Presenter/s: Mark Ingman;Mousa Diabat
Symposium Session: 2024 - 05 Doing More with Less for the Love of Monitoring
Topics covered: adaptive management and monitoring, fish-salmon, modeling, and water quality
ABSTRACT
The Entiat River watershed in central Washington supports populations of chinook salmon, steelhead trout, bull trout, and lamprey. Among a number of factors, stream temperature impacts abovementioned species in the Entiat River. The Entiat River and its tributaries are projected to warm in the coming decades due to increased atmospheric temperature and decreased snowpack across the watershed. During the summer and early fall baseflow, water temperatures in rivers may exceed the thermal tolerances of salmonids. The objectives of this project are to analyze the summer thermal behavior and to locate cold-water inflows to the main channel of Entiat River and Mad River, and to identify opportunities for restoration projects that aim to enhance summer refugia and rearing habitats for salmonids.
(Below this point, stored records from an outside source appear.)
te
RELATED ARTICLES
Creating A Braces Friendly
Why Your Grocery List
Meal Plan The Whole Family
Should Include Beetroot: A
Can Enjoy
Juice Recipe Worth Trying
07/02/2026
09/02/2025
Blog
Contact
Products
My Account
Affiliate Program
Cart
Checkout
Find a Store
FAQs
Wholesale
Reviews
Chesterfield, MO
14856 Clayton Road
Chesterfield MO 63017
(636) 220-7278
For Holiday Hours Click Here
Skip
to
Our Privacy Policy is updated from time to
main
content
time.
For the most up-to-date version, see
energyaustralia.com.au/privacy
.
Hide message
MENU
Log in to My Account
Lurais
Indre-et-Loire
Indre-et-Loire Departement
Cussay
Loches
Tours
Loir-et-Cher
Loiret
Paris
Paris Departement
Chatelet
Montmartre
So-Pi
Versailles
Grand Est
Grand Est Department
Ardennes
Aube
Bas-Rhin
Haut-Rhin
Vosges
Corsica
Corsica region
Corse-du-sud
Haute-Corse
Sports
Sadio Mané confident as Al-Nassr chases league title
To achieve these objectives, during the summer of 2023 we collected high-resolution airborne thermal infrared (TIR) and true color imagery of 60 kilometers of the Entiat River, Mad River, and main tributaries. The TIR imagery was collected using an advanced cooled-technology sensor (FLIR SC6000, longwave TIR 8-9.2um) mounted to a helicopter’s floor which was flown at 400 m above ground level to achieve spatial resolution of 50 cm and temperature resolution was at a 0.1 ºC. Imagery was collected in the afternoon during summer when the thermal contrast is maximized between water in the channel and sources of cold-water inflow such as springs and hyporheic zones. The TIR data assisted in identifying several sites of cold-water sources and potential thermal refuges across the watershed. For each tributary, a longitudinal temperature profile was generated, which showed the thermal gradient of downstream cooling and warming that can be attributed to inflow from springs and tributaries (both cold and warm), riparian vegetation, and various environmental parameters. These data allowed us to identify the locations and hydrologic processes, such as groundwater discharge, that contribute to the maintenance of cold-water features within the drainage network that may function as refuges for salmonids and other cold-water fish.
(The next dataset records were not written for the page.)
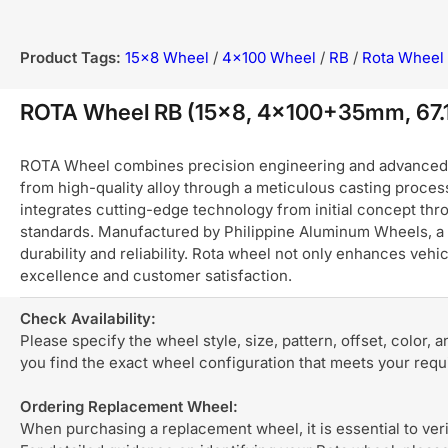
Product Tags:
15x8 Wheel
/
4x100 Wheel
/
RB
/
Rota Wheel
ROTA Wheel RB (15x8, 4x100+35mm, 67
ROTA Wheel combines precision engineering and advanced ma
from high-quality alloy through a meticulous casting process
integrates cutting-edge technology from initial concept thro
standards. Manufactured by Philippine Aluminum Wheels, a 
durability and reliability. Rota wheel not only enhances ve
excellence and customer satisfaction.
Check Availability:
Please specify the wheel style, size, pattern, offset, color, 
you find the exact wheel configuration that meets your req
Ordering Replacement Wheel:
When purchasing a replacement wheel, it is essential to verif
This project’s analysis is added to the already on-going effort of mapping the watershed using a variety of technologies, such as topobathymetric lidar, and true color imagery, giving habitat-restoration planners to consider both the location of thermally suitable habitat and the physical processes contributing to it to and design future habitat restoration in the Entiat River watershed. Lastly, these data that constitute over 95% of the anadromous range for the Entiat watershed for cold water species will be made available for project managers in the Upper Columbia via the UCSRB data portal. The overarching goal is to encourage future restoration projects that are more strongly aligned with enhancing cold water habitat conditions.